The dynamic between the two soloists, and their instruments, could make you notice their interaction in the piece. Often the viola echoes or answers the violin. But frequently it is the viola that leads. The instruments projected well enough for the most part – a challenge in this piece. In the sublime Andante, you could hear the sweet dissonances, and in the last movement, the madcap triplets were a delight. The soloists were particularly admirable in their cadenzas, which sounded free but were in remarkable synch.
The orchestra was on the mark too throughout the piece. The horns were particularly prominent.
Could it all have used more pizzazz? I wondered that again in the Symphony No. 39.

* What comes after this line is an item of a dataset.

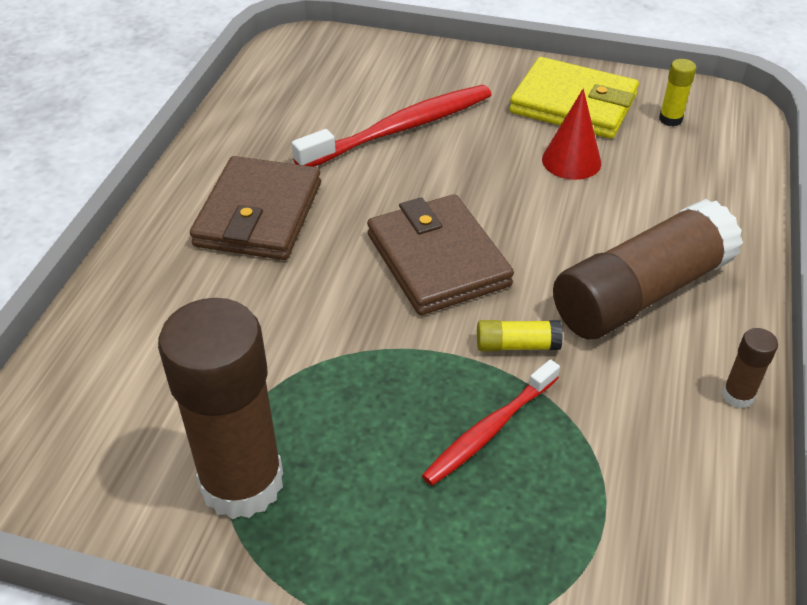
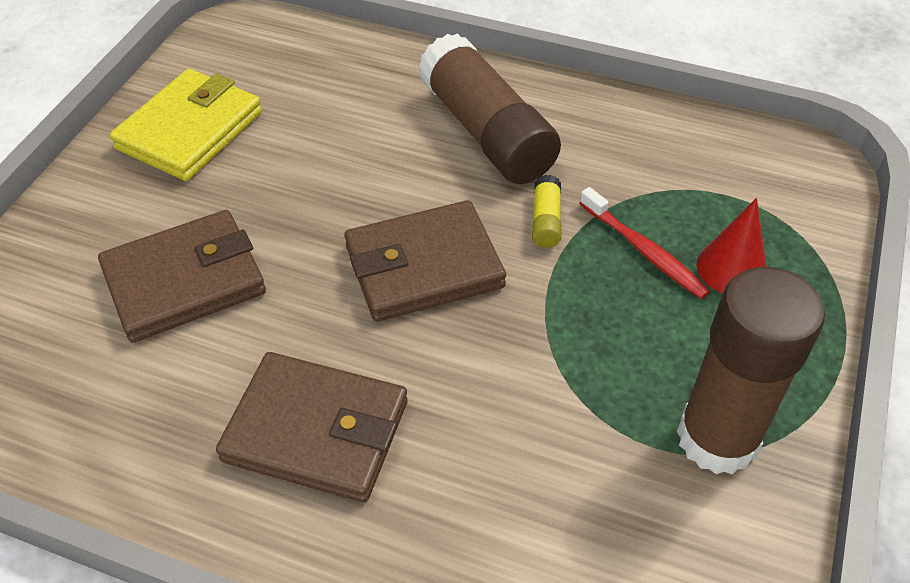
camera: 85 degrees left, 5 degrees up
(401, 129) = (184, 281): red toothbrush -> brown wallet
(571, 161) = (288, 146): red cone -> red cone (731, 268)
(670, 119) = (242, 68): yellow glue stick -> none
(737, 395) = (603, 101): brown glue stick -> none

It’s a challenge with Mozart, maybe because you have a reduced orchestra in this big hall, to create a sense of energy, and to keep it. The 39th Symphony called for some musicians the previous pieces had not demanded. The timpani boomed out for the first time. The clarinet added its own beauty. But I kept wishing the music had more weight. Sanders should slow down the introduction. You have to feel that depth, that dissonance. The Andante, while lovely, could have been more passionate. It was too airy – like one of those doughnuts, come to think of it.
Also, it wouldn’t be the Mozart’s birthday concert without me harping that the orchestra should take Mozart’s repeats. It should be illegal to skip them in this symphony, which is so magnificent but so brief. What would it have added, 10 minutes? If time is a factor, cut out the Symphony No. 5. It was nice enough, but we didn’t need it.
The concert repeats at Kleinhans Music Hall at 8 p.m. Saturday.